■ **EXERCISE OBJECTIVE**: Reproduce every line of the listing below, word for word, changing nothing.

---*---

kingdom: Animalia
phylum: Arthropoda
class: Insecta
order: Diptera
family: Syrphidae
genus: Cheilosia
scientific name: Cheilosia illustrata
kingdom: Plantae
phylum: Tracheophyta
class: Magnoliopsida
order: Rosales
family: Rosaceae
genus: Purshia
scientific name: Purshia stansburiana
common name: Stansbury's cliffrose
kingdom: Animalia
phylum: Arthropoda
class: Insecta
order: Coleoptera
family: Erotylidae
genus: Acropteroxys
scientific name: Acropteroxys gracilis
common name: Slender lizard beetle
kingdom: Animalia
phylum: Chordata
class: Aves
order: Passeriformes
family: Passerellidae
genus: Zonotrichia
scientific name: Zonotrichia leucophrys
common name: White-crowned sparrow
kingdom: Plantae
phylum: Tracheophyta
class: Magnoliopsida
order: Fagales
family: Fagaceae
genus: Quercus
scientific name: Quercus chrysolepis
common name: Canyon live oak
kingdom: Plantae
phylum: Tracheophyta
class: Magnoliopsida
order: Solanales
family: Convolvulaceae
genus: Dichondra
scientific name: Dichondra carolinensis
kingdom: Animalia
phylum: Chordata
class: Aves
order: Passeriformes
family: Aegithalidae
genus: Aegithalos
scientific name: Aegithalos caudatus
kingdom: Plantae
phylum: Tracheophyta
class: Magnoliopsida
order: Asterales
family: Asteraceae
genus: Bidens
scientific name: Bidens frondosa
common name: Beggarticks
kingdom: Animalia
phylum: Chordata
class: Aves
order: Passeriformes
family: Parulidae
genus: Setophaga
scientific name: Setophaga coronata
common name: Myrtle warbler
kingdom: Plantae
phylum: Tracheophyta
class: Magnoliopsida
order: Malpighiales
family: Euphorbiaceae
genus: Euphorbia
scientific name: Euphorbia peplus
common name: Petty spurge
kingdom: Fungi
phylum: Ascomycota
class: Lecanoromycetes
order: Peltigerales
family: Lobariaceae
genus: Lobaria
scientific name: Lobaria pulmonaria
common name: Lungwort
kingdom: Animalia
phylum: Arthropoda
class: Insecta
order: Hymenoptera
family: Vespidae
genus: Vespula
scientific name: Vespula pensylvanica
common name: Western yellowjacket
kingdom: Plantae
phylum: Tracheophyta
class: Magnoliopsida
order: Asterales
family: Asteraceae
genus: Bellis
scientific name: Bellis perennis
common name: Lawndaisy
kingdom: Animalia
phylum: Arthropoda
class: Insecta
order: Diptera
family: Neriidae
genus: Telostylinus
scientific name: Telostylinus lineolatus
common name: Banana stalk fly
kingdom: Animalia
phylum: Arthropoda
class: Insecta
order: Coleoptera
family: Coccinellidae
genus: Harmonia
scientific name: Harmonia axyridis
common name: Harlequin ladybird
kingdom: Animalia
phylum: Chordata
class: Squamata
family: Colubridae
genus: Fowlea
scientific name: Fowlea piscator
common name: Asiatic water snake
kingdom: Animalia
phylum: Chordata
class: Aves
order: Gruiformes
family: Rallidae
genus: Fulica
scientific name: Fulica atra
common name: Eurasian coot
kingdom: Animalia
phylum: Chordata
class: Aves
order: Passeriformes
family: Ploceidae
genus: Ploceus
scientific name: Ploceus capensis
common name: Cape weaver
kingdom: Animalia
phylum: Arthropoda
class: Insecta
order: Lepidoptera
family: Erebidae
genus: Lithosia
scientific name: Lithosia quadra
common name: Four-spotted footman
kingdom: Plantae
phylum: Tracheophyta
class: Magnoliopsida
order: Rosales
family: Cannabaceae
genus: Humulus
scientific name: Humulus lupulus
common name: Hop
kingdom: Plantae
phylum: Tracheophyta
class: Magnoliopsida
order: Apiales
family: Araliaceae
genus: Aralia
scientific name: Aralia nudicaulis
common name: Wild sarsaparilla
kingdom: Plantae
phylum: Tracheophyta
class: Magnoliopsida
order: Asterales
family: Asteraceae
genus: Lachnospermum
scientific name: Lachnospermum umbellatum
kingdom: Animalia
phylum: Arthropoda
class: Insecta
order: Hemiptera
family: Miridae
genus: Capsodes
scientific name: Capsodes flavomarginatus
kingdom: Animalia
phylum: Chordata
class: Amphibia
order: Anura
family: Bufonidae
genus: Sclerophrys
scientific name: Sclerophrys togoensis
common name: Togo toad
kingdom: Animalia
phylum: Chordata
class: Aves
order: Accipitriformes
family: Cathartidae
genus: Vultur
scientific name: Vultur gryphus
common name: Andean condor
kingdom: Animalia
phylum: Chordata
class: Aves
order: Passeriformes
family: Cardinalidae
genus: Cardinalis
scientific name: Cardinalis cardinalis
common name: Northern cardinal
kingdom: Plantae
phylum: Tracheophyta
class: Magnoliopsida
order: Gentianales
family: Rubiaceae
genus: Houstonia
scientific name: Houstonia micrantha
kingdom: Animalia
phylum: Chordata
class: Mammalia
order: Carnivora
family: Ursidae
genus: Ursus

---*---

■ **ANSWER IN FULL**:
kingdom: Animalia
phylum: Arthropoda
class: Insecta
order: Diptera
family: Syrphidae
genus: Cheilosia
scientific name: Cheilosia illustrata
kingdom: Plantae
phylum: Tracheophyta
class: Magnoliopsida
order: Rosales
family: Rosaceae
genus: Purshia
scientific name: Purshia stansburiana
common name: Stansbury's cliffrose
kingdom: Animalia
phylum: Arthropoda
class: Insecta
order: Coleoptera
family: Erotylidae
genus: Acropteroxys
scientific name: Acropteroxys gracilis
common name: Slender lizard beetle
kingdom: Animalia
phylum: Chordata
class: Aves
order: Passeriformes
family: Passerellidae
genus: Zonotrichia
scientific name: Zonotrichia leucophrys
common name: White-crowned sparrow
kingdom: Plantae
phylum: Tracheophyta
class: Magnoliopsida
order: Fagales
family: Fagaceae
genus: Quercus
scientific name: Quercus chrysolepis
common name: Canyon live oak
kingdom: Plantae
phylum: Tracheophyta
class: Magnoliopsida
order: Solanales
family: Convolvulaceae
genus: Dichondra
scientific name: Dichondra carolinensis
kingdom: Animalia
phylum: Chordata
class: Aves
order: Passeriformes
family: Aegithalidae
genus: Aegithalos
scientific name: Aegithalos caudatus
kingdom: Plantae
phylum: Tracheophyta
class: Magnoliopsida
order: Asterales
family: Asteraceae
genus: Bidens
scientific name: Bidens frondosa
common name: Beggarticks
kingdom: Animalia
phylum: Chordata
class: Aves
order: Passeriformes
family: Parulidae
genus: Setophaga
scientific name: Setophaga coronata
common name: Myrtle warbler
kingdom: Plantae
phylum: Tracheophyta
class: Magnoliopsida
order: Malpighiales
family: Euphorbiaceae
genus: Euphorbia
scientific name: Euphorbia peplus
common name: Petty spurge
kingdom: Fungi
phylum: Ascomycota
class: Lecanoromycetes
order: Peltigerales
family: Lobariaceae
genus: Lobaria
scientific name: Lobaria pulmonaria
common name: Lungwort
kingdom: Animalia
phylum: Arthropoda
class: Insecta
order: Hymenoptera
family: Vespidae
genus: Vespula
scientific name: Vespula pensylvanica
common name: Western yellowjacket
kingdom: Plantae
phylum: Tracheophyta
class: Magnoliopsida
order: Asterales
family: Asteraceae
genus: Bellis
scientific name: Bellis perennis
common name: Lawndaisy
kingdom: Animalia
phylum: Arthropoda
class: Insecta
order: Diptera
family: Neriidae
genus: Telostylinus
scientific name: Telostylinus lineolatus
common name: Banana stalk fly
kingdom: Animalia
phylum: Arthropoda
class: Insecta
order: Coleoptera
family: Coccinellidae
genus: Harmonia
scientific name: Harmonia axyridis
common name: Harlequin ladybird
kingdom: Animalia
phylum: Chordata
class: Squamata
family: Colubridae
genus: Fowlea
scientific name: Fowlea piscator
common name: Asiatic water snake
kingdom: Animalia
phylum: Chordata
class: Aves
order: Gruiformes
family: Rallidae
genus: Fulica
scientific name: Fulica atra
common name: Eurasian coot
kingdom: Animalia
phylum: Chordata
class: Aves
order: Passeriformes
family: Ploceidae
genus: Ploceus
scientific name: Ploceus capensis
common name: Cape weaver
kingdom: Animalia
phylum: Arthropoda
class: Insecta
order: Lepidoptera
family: Erebidae
genus: Lithosia
scientific name: Lithosia quadra
common name: Four-spotted footman
kingdom: Plantae
phylum: Tracheophyta
class: Magnoliopsida
order: Rosales
family: Cannabaceae
genus: Humulus
scientific name: Humulus lupulus
common name: Hop
kingdom: Plantae
phylum: Tracheophyta
class: Magnoliopsida
order: Apiales
family: Araliaceae
genus: Aralia
scientific name: Aralia nudicaulis
common name: Wild sarsaparilla
kingdom: Plantae
phylum: Tracheophyta
class: Magnoliopsida
order: Asterales
family: Asteraceae
genus: Lachnospermum
scientific name: Lachnospermum umbellatum
kingdom: Animalia
phylum: Arthropoda
class: Insecta
order: Hemiptera
family: Miridae
genus: Capsodes
scientific name: Capsodes flavomarginatus
kingdom: Animalia
phylum: Chordata
class: Amphibia
order: Anura
family: Bufonidae
genus: Sclerophrys
scientific name: Sclerophrys togoensis
common name: Togo toad
kingdom: Animalia
phylum: Chordata
class: Aves
order: Accipitriformes
family: Cathartidae
genus: Vultur
scientific name: Vultur gryphus
common name: Andean condor
kingdom: Animalia
phylum: Chordata
class: Aves
order: Passeriformes
family: Cardinalidae
genus: Cardinalis
scientific name: Cardinalis cardinalis
common name: Northern cardinal
kingdom: Plantae
phylum: Tracheophyta
class: Magnoliopsida
order: Gentianales
family: Rubiaceae
genus: Houstonia
scientific name: Houstonia micrantha
kingdom: Animalia
phylum: Chordata
class: Mammalia
order: Carnivora
family: Ursidae
genus: Ursus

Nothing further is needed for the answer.